I had a play this morning doing a little experiment with how PI pressure effects the taste.

So i pulled two shots back to back this morning. All 18g dose 7s PI time and 36g in the cup in 30-36s. Coffee Craft House Papua New Guinea. 18g IMS basket.

1 - PI pressure 2.5

Lack of taste, sweet but not body or real noticeable flavour, under extracted i suspect.

2 - PI pressure 4

Punchy, maybe a little drying but flavours coming through, slightly over extracted i think.

From this i put the machine to 3.8 bar PI. Kinda crazy how much it changes the shot.

Anyone else done this kinda experiment with their LR?


----------



## PPapa (Oct 24, 2015)

Does it need to be redialled in? I wonder if changing grind/yield makes a difference after a change in PI.

I'm yet to get a PI module for my LR. I'm just too uncomfortable taking it apart.


----------



## Dunk (Mar 26, 2015)

PPapa said:


> Does it need to be redialled in? I wonder if changing grind/yield makes a difference after a change in PI.
> 
> I'm yet to get a PI module for my LR. I'm just too uncomfortable taking it apart.
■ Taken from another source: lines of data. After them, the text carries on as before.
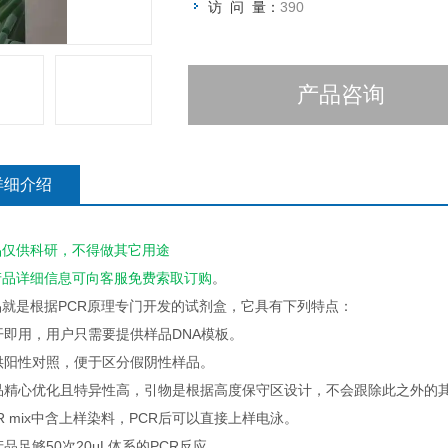
访 问 量：
390
产品咨询
详细介绍
品仅供科研，不得做其它用途
产品详细信息可向客服
免费
索取订购
。
品就是根据PCR原理专门开发的试剂盒，它具有下列特点：
即开即用，用户只需要提供样品DNA模板。
提供阳性对照，便于区分假阴性样品。
产品精心优化且特异性高，引物是根据高度保守区设计，不会跟除此之外的
PCR mix中含上样染料，PCR后可以直接上样电泳。
本产品足够50次20μL体系的PCR反应。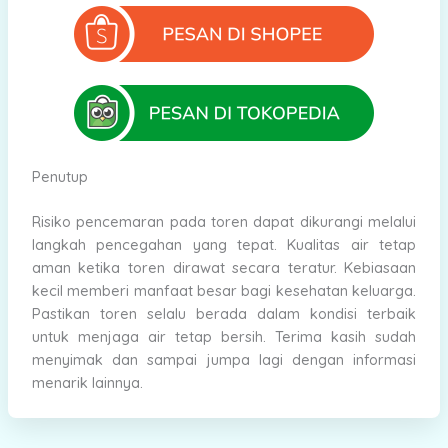
Penutup
Risiko pencemaran pada toren dapat dikurangi melalui
langkah pencegahan yang tepat. Kualitas air tetap
aman ketika toren dirawat secara teratur. Kebiasaan
kecil memberi manfaat besar bagi kesehatan keluarga.
Pastikan toren selalu berada dalam kondisi terbaik
untuk menjaga air tetap bersih. Terima kasih sudah
menyimak dan sampai jumpa lagi dengan informasi
menarik lainnya.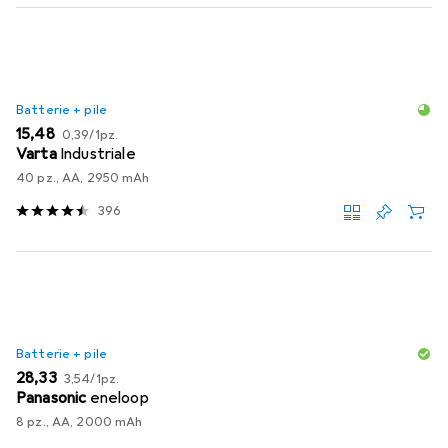
Batterie + pile
EUR
EUR
15,48
0,39
/
1pz.
Varta
Industriale
40 pz., AA, 2950 mAh
396
Batterie + pile
EUR
EUR
28,33
3,54
/
1pz.
Panasonic
eneloop
8 pz., AA, 2000 mAh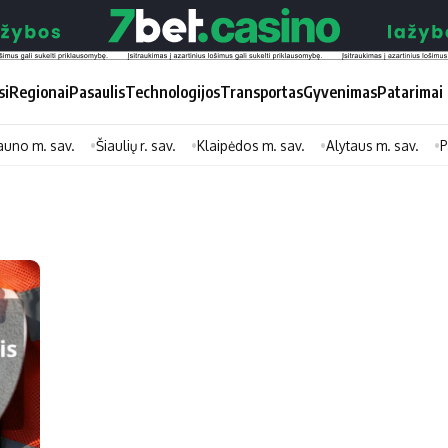
si
Regionai
Pasaulis
Technologijos
Transportas
Gyvenimas
Patarimai
auno m. sav.
Šiaulių r. sav.
Klaipėdos m. sav.
Alytaus m. sav.
P
Didžiosios savivaldybės
Kitos saviv
Vilniaus miesto
Druskininkų
Kauno miesto
Utenos rajon
Klaipėdos miesto
Jonavos rajo
Panevėžio miesto
Vilkaviškio ra
Šiaulių miesto
Tauragės raj
Alytaus miesto
Palangos mie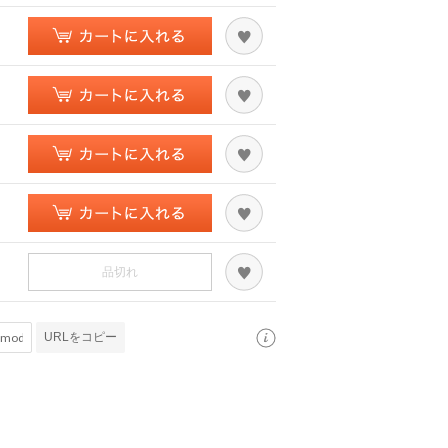
品切れ
URLをコピー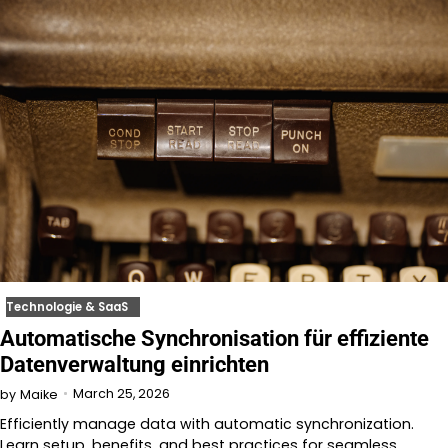
Technologie & SaaS
Automatische Synchronisation für effiziente
Datenverwaltung einrichten
March 25, 2026
by
Maike
Efficiently manage data with automatic synchronization.
Learn setup, benefits, and best practices for seamless,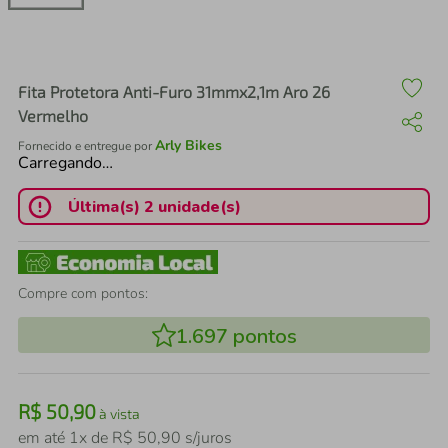
air fryer
4
º
iphone
5
º
Fita Protetora Anti-Furo 31mmx2,1m Aro 26
Vermelho
Arly Bikes
Fornecido e entregue por
Carregando…
Última(s) 2 unidade(s)
Compre com pontos:
1.697
pontos
R$
50
,
90
à vista
em até
1
x de
R$
50
,
90
s/juros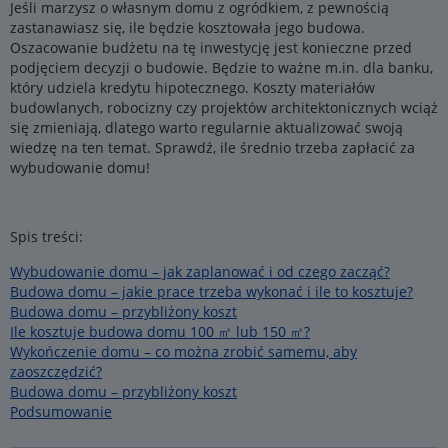
Jeśli marzysz o własnym domu z ogródkiem, z pewnością
zastanawiasz się, ile będzie kosztowała jego budowa.
Oszacowanie budżetu na tę inwestycję jest konieczne przed
podjęciem decyzji o budowie. Będzie to ważne m.in. dla banku,
który udziela kredytu hipotecznego. Koszty materiałów
budowlanych, robocizny czy projektów architektonicznych wciąż
się zmieniają, dlatego warto regularnie aktualizować swoją
wiedzę na ten temat. Sprawdź, ile średnio trzeba zapłacić za
wybudowanie domu!
Spis treści:
Wybudowanie domu – jak zaplanować i od czego zacząć?
Budowa domu – jakie prace trzeba wykonać i ile to kosztuje?
Budowa domu – przybliżony koszt
Ile kosztuje budowa domu 100 ㎡ lub 150 ㎡?
Wykończenie domu – co można zrobić samemu, aby
zaoszczędzić?
Budowa domu – przybliżony koszt
Podsumowanie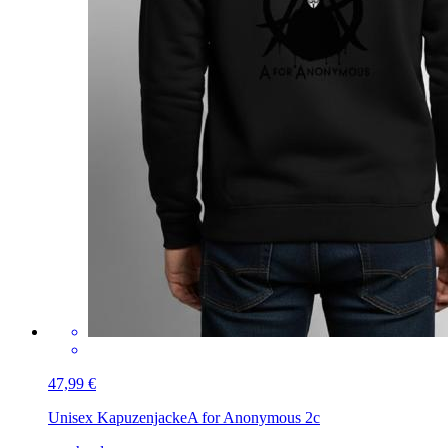
47,99 €
Unisex Kapuzenjacke
A for Anonymous 2c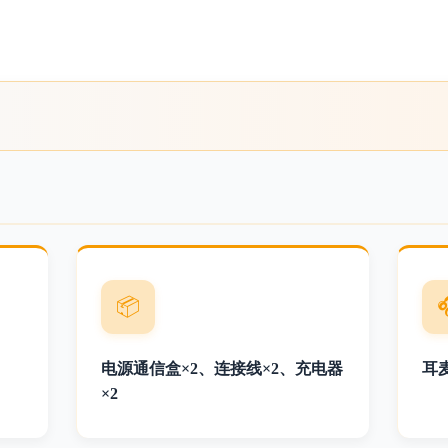
📦
电源通信盒×2、连接线×2、充电器
耳
×2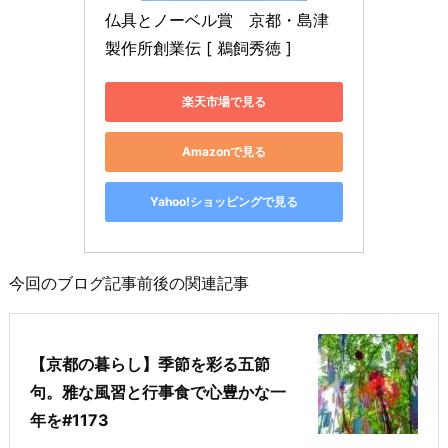
仏具とノーベル賞　京都・島津
製作所創業伝 [ 鵜飼秀徳 ]
楽天市場で見る
Amazonで見る
Yahoo!ショッピングで見る
今回のブログ記事前後の関連記事
【京都の暮らし】季節を彩る五節
句。雅な風習と行事食で心豊かな一
年を#1173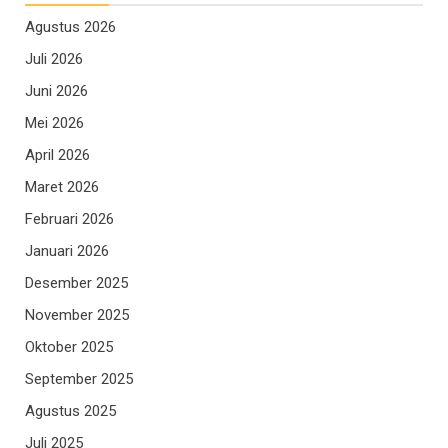
Agustus 2026
Juli 2026
Juni 2026
Mei 2026
April 2026
Maret 2026
Februari 2026
Januari 2026
Desember 2025
November 2025
Oktober 2025
September 2025
Agustus 2025
Juli 2025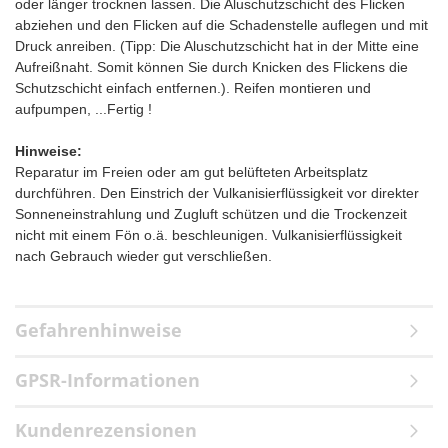
oder länger trocknen lassen. Die Aluschutzschicht des Flicken
abziehen und den Flicken auf die Schadenstelle auflegen und mit
Druck anreiben. (Tipp: Die Aluschutzschicht hat in der Mitte eine
Aufreißnaht. Somit können Sie durch Knicken des Flickens die
Schutzschicht einfach entfernen.). Reifen montieren und
aufpumpen, ...Fertig !
Hinweise:
Reparatur im Freien oder am gut belüfteten Arbeitsplatz
durchführen. Den Einstrich der Vulkanisierflüssigkeit vor direkter
Sonneneinstrahlung und Zugluft schützen und die Trockenzeit
nicht mit einem Fön o.ä. beschleunigen. Vulkanisierflüssigkeit
nach Gebrauch wieder gut verschließen.
Gefahrenhinweise
GPSR-Informationen
Kundenrezensionen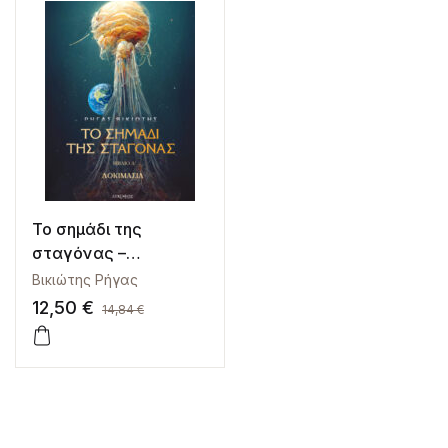
Το σημάδι της
σταγόνας –
Δοκιμασία
Βικιώτης Ρήγας
12,50
€
14,84
€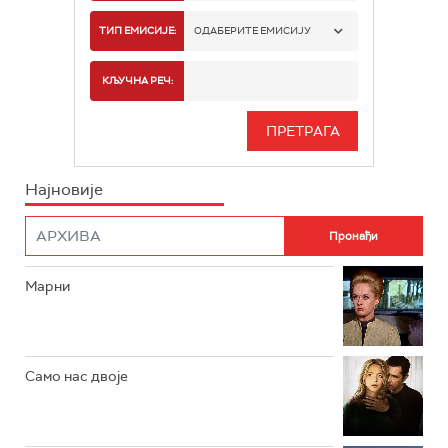
РТС 1
ТИП ЕМИСИЈЕ:
ОДАБЕРИТЕ ЕМИСИЈУ
РТС 2
СПОРТ
КЉУЧНА РЕЧ:
РТС 3
СЕРИЈА
РТС СВЕТ
ИНФО
Најновије
РТС НАУКА
ФИЛМ
РТС ДРАМА
Марни
РТС ЖИВОТ
РТС КЛАСИКА
РТС КОЛО
Само нас двоје
РТС ТРЕЗОР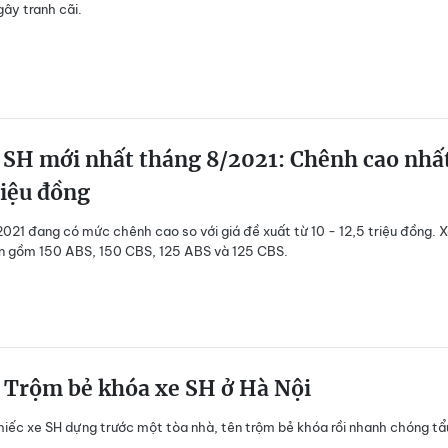
gây tranh cãi.
 SH mới nhất tháng 8/2021: Chênh cao nhấ
riệu đồng
2021 đang có mức chênh cao so với giá đề xuất từ 10 - 12,5 triệu đồng. 
n gồm 150 ABS, 150 CBS, 125 ABS và 125 CBS.
 Trộm bẻ khóa xe SH ở Hà Nội
hiếc xe SH dựng trước một tòa nhà, tên trộm bẻ khóa rồi nhanh chóng tẩ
 Yes so at a higher PI i had a slightly finer grind to account for the added PI pressure


----------



## mctrials23 (May 8, 2017)

I want to play around with PI pressure a bit more but I can't be bothered to keep taking the case on and off whenever I want to do it. Not sure why the wireless module isn't available yet. Frans seems to have had it for about 6 months now and it looked like it was working fine.


----------



## Mrboots2u (May 10, 2013)

Dunk said:


> I had a play this morning doing a little experiment with how PI pressure effects the taste.
> 
> So i pulled two shots back to back this morning. All 18g dose 7s PI time and 36g in the cup in 30-36s. Coffee Craft House Papua New Guinea. 18g IMS basket.
> 
> ...


 At a 1:2 ratio it is unlikely you are over extracting no matter what the pre infusion pressure. By this I mean hitting over 20% EY.

This doesn't mean it isnt changing taste in the cup though , different flow rates and pressure infusions do have an effect. Same as brewing a shot at 4bar all the way ...

Remember most commercial pump machines are probably running at 3 bar pressure pre infusion in cafes ( NS etc ) .


----------